Methods | Collecting Methods for Staphylinidae and other Staphylinoidea | Direct Collection Methods: Hand Collection ("Niche collecting")


Hand collecting is very effective because a range of different microhabitats can be targeted. Important microhabitats for collecting staphylinid beetles include fungi of various sorts, dead wood (which usually contains a variety of fungal microhabitats), under bark of standing dead trees and logs, from flowers, vegetation, carrion, stream edge debris, among stones and gravel at the edge of water courses, and in or under rotting algae and driftwood on ocean beaches. Fresh animal dung is also a good source of several different staphylinid subfamilies and other staphylinoids such as Leiodidae and Ptiliidae.

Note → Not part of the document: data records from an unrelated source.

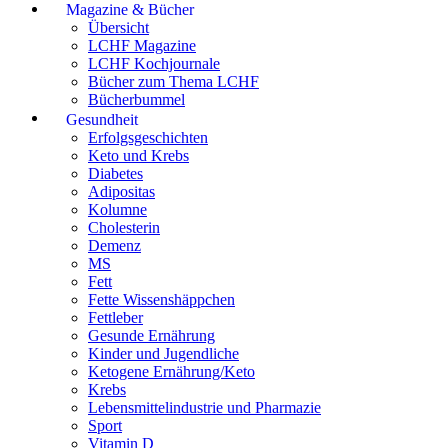
Magazine & Bücher
Übersicht
LCHF Magazine
LCHF Kochjournale
Bücher zum Thema LCHF
Bücherbummel
Gesundheit
Erfolgsgeschichten
Keto und Krebs
Diabetes
Adipositas
Kolumne
Cholesterin
Demenz
MS
Fett
Fette Wissenshäppchen
Fettleber
Gesunde Ernährung
Kinder und Jugendliche
Ketogene Ernährung/Keto
Krebs
Lebensmittelindustrie und Pharmazie
Sport
Vitamin D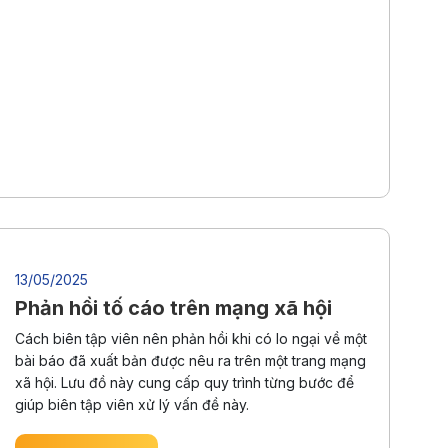
13/05/2025
Phản hồi tố cáo trên mạng xã hội
Cách biên tập viên nên phản hồi khi có lo ngại về một
bài báo đã xuất bản được nêu ra trên một trang mạng
xã hội. Lưu đồ này cung cấp quy trình từng bước để
giúp biên tập viên xử lý vấn đề này.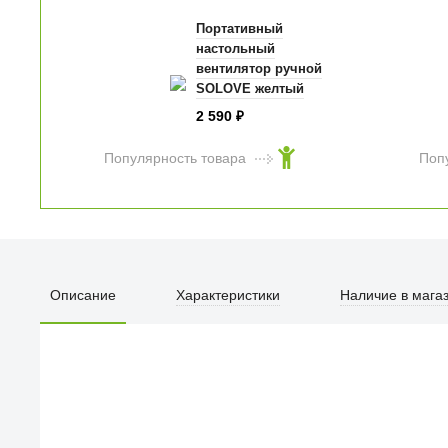
Портативный
настольный
вентилятор ручной
SOLOVE желтый
2 590
₽
Популярность товара
Поп
Микротоковый
массажер Medicube
AGE-R booster pro
черный
Описание
Характеристики
Наличие в мага
29 990
₽
Популярность товара
ПЕРВЫЙ О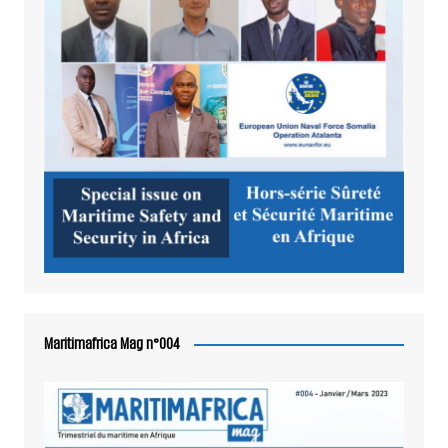
Maritimafrica Mag n°004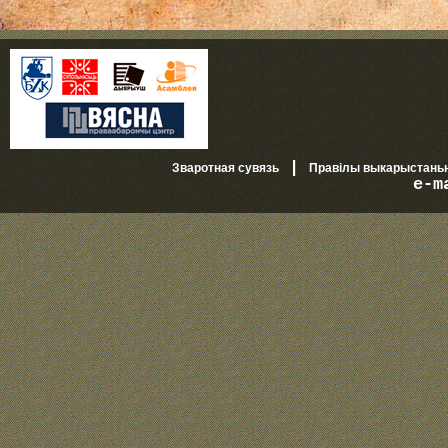
|
Зваротная сувязь
Правілы выкарыстань
e-m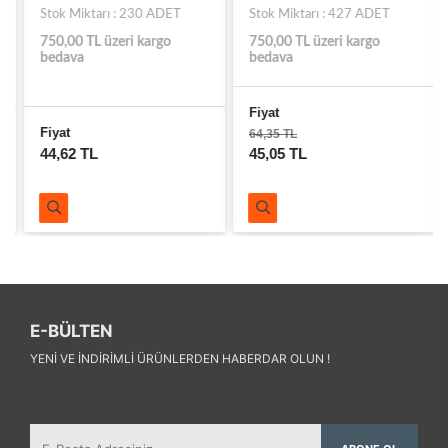
Stok Miktarı : 230 ADET
Stok Miktarı : 427 ADET
750,00 TL üzeri kargo
750,00 TL üzeri kargo
bedava
bedava
Fiyat
Fiyat
64,35 TL
44,62 TL
45,05 TL
E-BÜLTEN
YENI VE INDIRIMLI ÜRÜNLERDEN HABERDAR OLUN !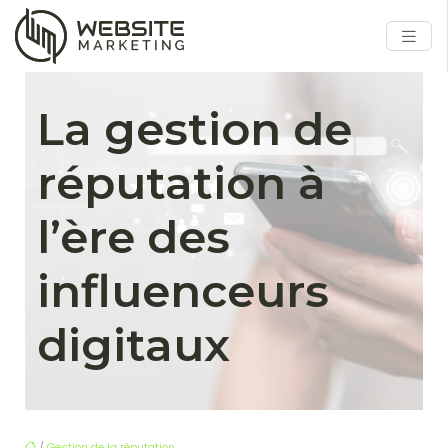
La gestion de
réputation à
l’ère des
influenceurs
digitaux
/
Gestion de la réputation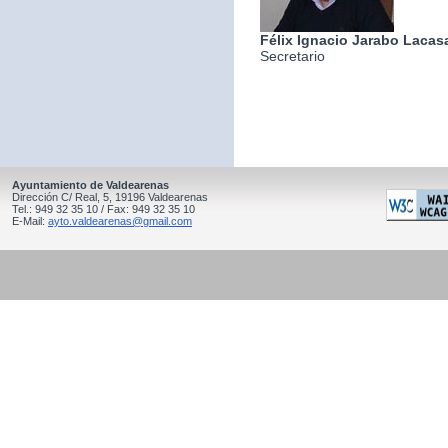
Félix Ignacio Jarabo Lacas
Secretario
Ayuntamiento de Valdearenas
Dirección C/ Real, 5, 19196 Valdearenas
Tel.: 949 32 35 10 / Fax: 949 32 35 10
E-Mail:
ayto.valdearenas@gmail.com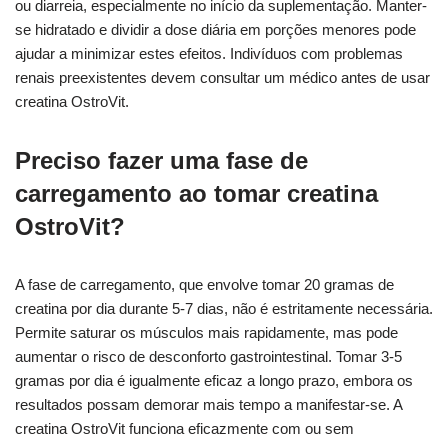
ou diarreia, especialmente no início da suplementação. Manter-
se hidratado e dividir a dose diária em porções menores pode
ajudar a minimizar estes efeitos. Indivíduos com problemas
renais preexistentes devem consultar um médico antes de usar
creatina OstroVit.
Preciso fazer uma fase de
carregamento ao tomar creatina
OstroVit?
A fase de carregamento, que envolve tomar 20 gramas de
creatina por dia durante 5-7 dias, não é estritamente necessária.
Permite saturar os músculos mais rapidamente, mas pode
aumentar o risco de desconforto gastrointestinal. Tomar 3-5
gramas por dia é igualmente eficaz a longo prazo, embora os
resultados possam demorar mais tempo a manifestar-se. A
creatina OstroVit funciona eficazmente com ou sem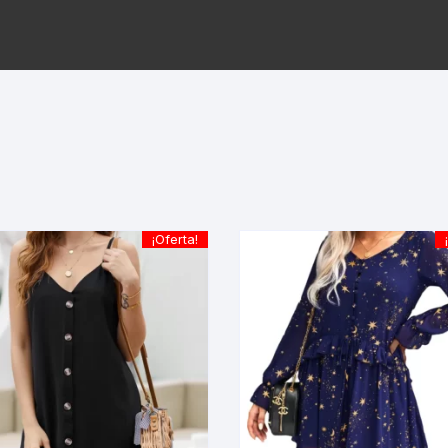
¡Oferta!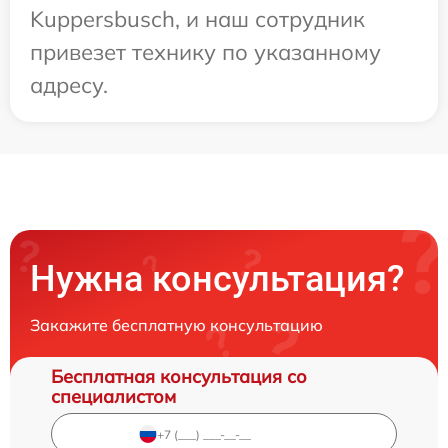
Kuppersbusch, и наш сотрудник
привезет технику по указанному
адресу.
Нужна консультация?
Закажите бесплатную консультацию
Бесплатная консультация со
специалистом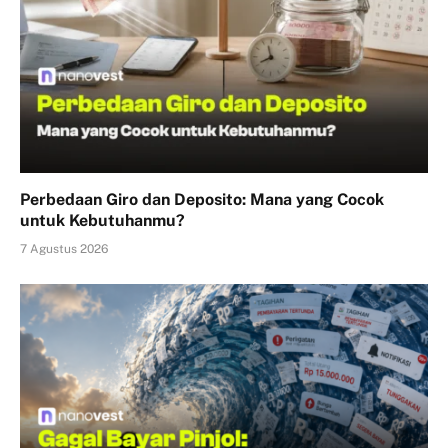
Perbedaan Giro dan Deposito: Mana yang Cocok
untuk Kebutuhanmu?
7 Agustus 2026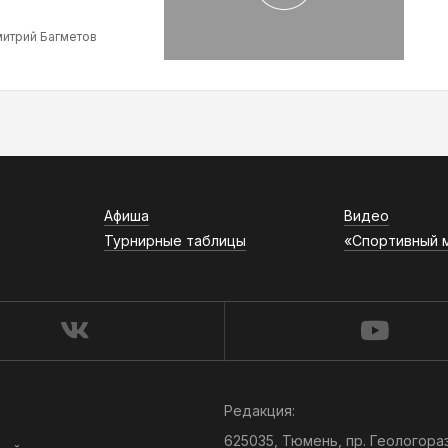
итрий Багметов
Афиша
Видео
Турнирные таблицы
«Спортивный 
Редакция:
625035, Тюмень, пр. Геологора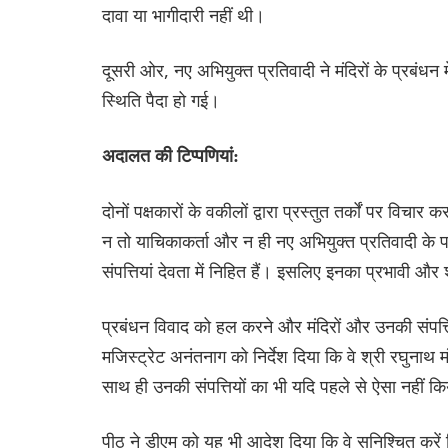
दावा या भागीदारी नहीं थी।
दूसरी ओर, नए अभियुक्त प्रतिवादी ने मंदिरों के प्रबंध
स्थिति पैदा हो गई।
अदालत की टिप्पणियां:
दोनों पक्षकारों के वकीलों द्वारा प्रस्तुत तर्कों पर वि
न तो याचिकाकर्ता और न ही नए अभियुक्त प्रतिवादी के प
संपत्तियां देवता में निहित हैं। इसलिए इनका प्रभावी और 
प्रबंधन विवाद को हल करने और मंदिरों और उनकी संपत्ति
मजिस्ट्रेट अनंतनाग को निर्देश दिया कि वे श्री रघुनाथ 
साथ ही उनकी संपत्तियों का भी यदि पहले से ऐसा नहीं क
पीठ ने डीएम को यह भी आदेश दिया कि वे सुनिश्चित करें क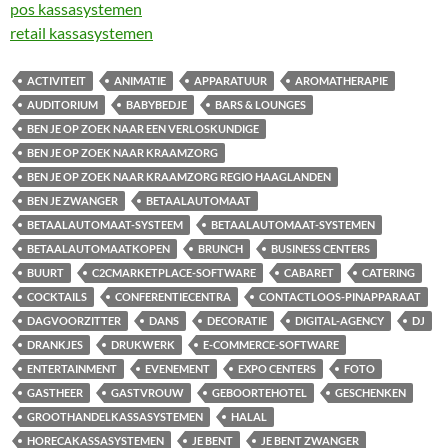
pos kassasystemen
retail kassasystemen
ACTIVITEIT
ANIMATIE
APPARATUUR
AROMATHERAPIE
AUDITORIUM
BABYBEDJE
BARS & LOUNGES
BEN JE OP ZOEK NAAR EEN VERLOSKUNDIGE
BEN JE OP ZOEK NAAR KRAAMZORG
BEN JE OP ZOEK NAAR KRAAMZORG REGIO HAAGLANDEN
BEN JE ZWANGER
BETAALAUTOMAAT
BETAALAUTOMAAT-SYSTEEM
BETAALAUTOMAAT-SYSTEMEN
BETAALAUTOMAATKOPEN
BRUNCH
BUSINESS CENTERS
BUURT
C2CMARKETPLACE-SOFTWARE
CABARET
CATERING
COCKTAILS
CONFERENTIECENTRA
CONTACTLOOS-PINAPPARAAT
DAGVOORZITTER
DANS
DECORATIE
DIGITAL-AGENCY
DJ
DRANKJES
DRUKWERK
E-COMMERCE-SOFTWARE
ENTERTAINMENT
EVENEMENT
EXPO CENTERS
FOTO
GASTHEER
GASTVROUW
GEBOORTEHOTEL
GESCHENKEN
GROOTHANDELKASSASYSTEMEN
HALAL
HORECAKASSASYSTEMEN
JE BENT
JE BENT ZWANGER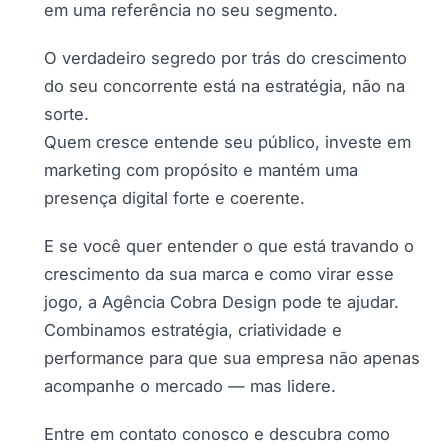
em uma referência no seu segmento.
O verdadeiro segredo por trás do crescimento
do seu concorrente está na estratégia, não na
sorte.
Quem cresce entende seu público, investe em
marketing com propósito e mantém uma
presença digital forte e coerente.
E se você quer entender o que está travando o
crescimento da sua marca e como virar esse
jogo, a Agência Cobra Design pode te ajudar.
Combinamos estratégia, criatividade e
performance para que sua empresa não apenas
acompanhe o mercado — mas lidere.
Entre em contato conosco e descubra como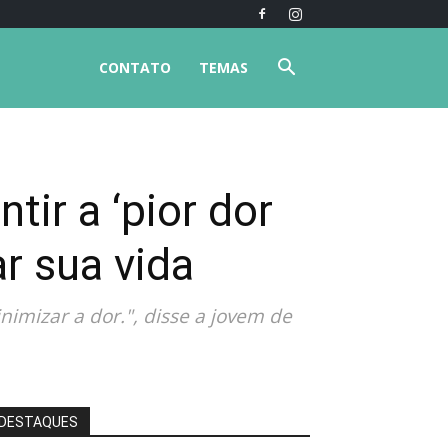
CONTATO
TEMAS
tir a ‘pior dor
r sua vida
inimizar a dor.", disse a jovem de
DESTAQUES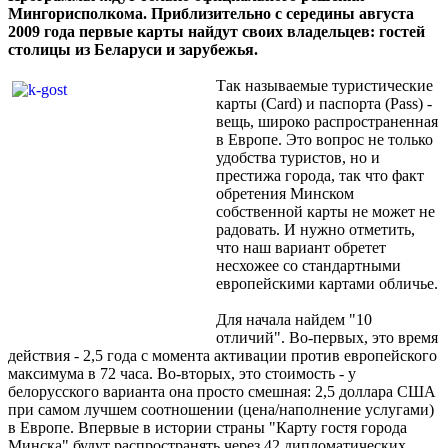
Мингорисполкома. Приблизительно с середины августа
2009 года первые карты найдут своих владельцев: гостей
столицы из Беларуси и зарубежья.
Так называемые туристические
карты (Card) и паспорта (Pass) -
вещь, широко распространенная
в Европе. Это вопрос не только
удобства туристов, но и
престижа города, так что факт
обретения Минском
собственной карты не может не
радовать. И нужно отметить,
что наш вариант обретет
несхожее со стандартными
европейскими картами обличье.
Для начала найдем "10
отличий". Во-первых, это время
действия - 2,5 года с момента активации против европейского
максимума в 72 часа. Во-вторых, это стоимость - у
белорусского варианта она просто смешная: 2,5 доллара США
при самом лучшем соотношении (цена/наполнение услугами)
в Европе. Впервые в истории страны "Карту гостя города
Минска" будут распространять через 42 дипломатических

The most important piece of equipment for hand collecting is a pooter, but other necessary items include a bricklayer’s hammer, which can be useful for debarking logs or dislodging rocks, (a knife or sharp shovel is also suitable), a 1 x 1 m or so piece of white plastic, which can be useful for separating beetles from substrate (i.e. they are contained on the sheet and easily spotted). Some workers instead use a shallow white plastic or metal tray, which can also serve as a mini beating sheet. Ocean beaches and the coastal zone in general (dunes, sandy beaches, mudflats, rocky shores, littoral vegetation, etc.) are probably the main setting in which hand collecting is of necessity the primary collecting method.